Tellers who obtain bachelor's degrees in finance, business, economics or another relevant subject can move into other positions in the bank. A personal banker sells financial products and services to bank customers. A loan officer evaluates loan applications from bank customers and makes recommendations to bank management. It is possible to rise into a managerial position with the bank. Many bank managers have master's degrees in finance or business administration, but this is not generally an absolute requirement.
A high school diploma is the basic qualification for a bank teller position. Tellers who complete bachelor's degrees, for example, are typically eligible for more advanced positions, such as personal bankers, personal financial advisors or loan officers.
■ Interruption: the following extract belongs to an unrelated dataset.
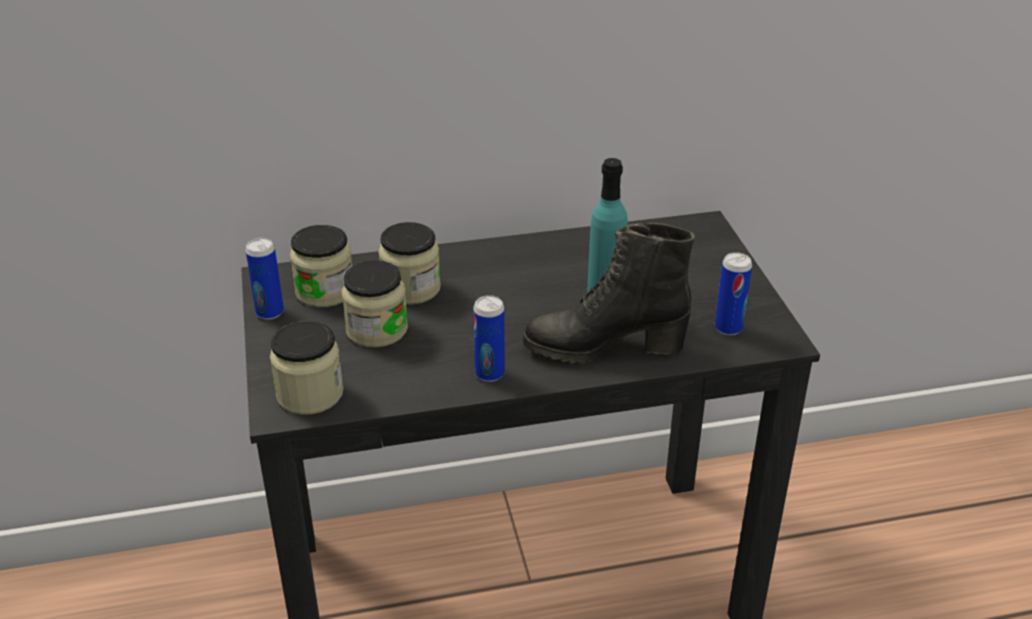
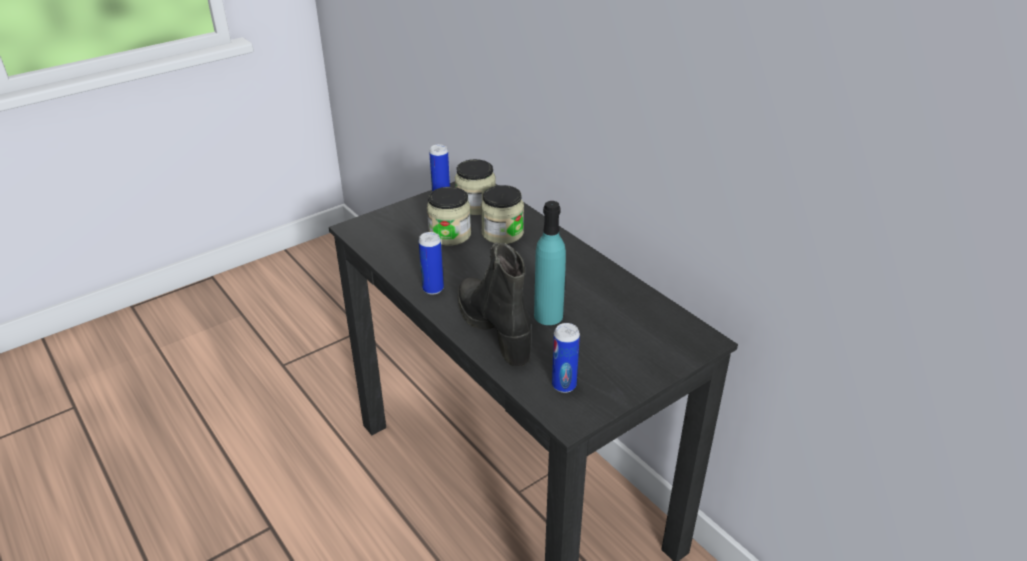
camera: 65 degrees right, 0 degrees up
(310, 394) = (374, 232): jar -> none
According to a 2014 national job survey conducted by the U.S. Bureau of Labor Statistics (BLS), 83% of bank tellers in the U.S. have not earned educational qualifications beyond the high school level. About 11% of bank tellers have completed certificate programs at vocational schools or colleges.
While there are no widely accepted professional designations available for bank tellers as of 2015, the American Bankers Association (ABA) offers an educational program that culminates in the ABA Bank Teller Certificate. Few, if any, banks require this certificate for employment, but it may provide a leg up in the job market for those who have no prior experience in the industry. This certificate program includes eight short courses that can be completed in about 21 hours.
Other Qualifications and Skills
Most bank teller positions require candidates to show substantial prior work experience in customer service positions. Aside from strong math skills and exceptional attention to detail, strong customer service skills are critical to excelling as a bank teller. Tellers may serve many dozens of customers every day, each with important needs and expectations. They must be able to make good decisions under pressure in a fast-paced retail environment. Capable tellers have excellent active listening skills, effective verbal communication skills and the ability to satisfy customers while adhering to all bank procedures and standards. Highly efficient and accurate performance is a basic expectation of the job.
While on-the-job training is generally provided to all new hires, most banks look for job candidates with prior work experience that involves handling money on a regular basis. Good computer skills are also important. In most banks, tellers access account information using computer terminals and may be required to use accounting software, spreadsheet software and other software technology in the regular course of their daily work.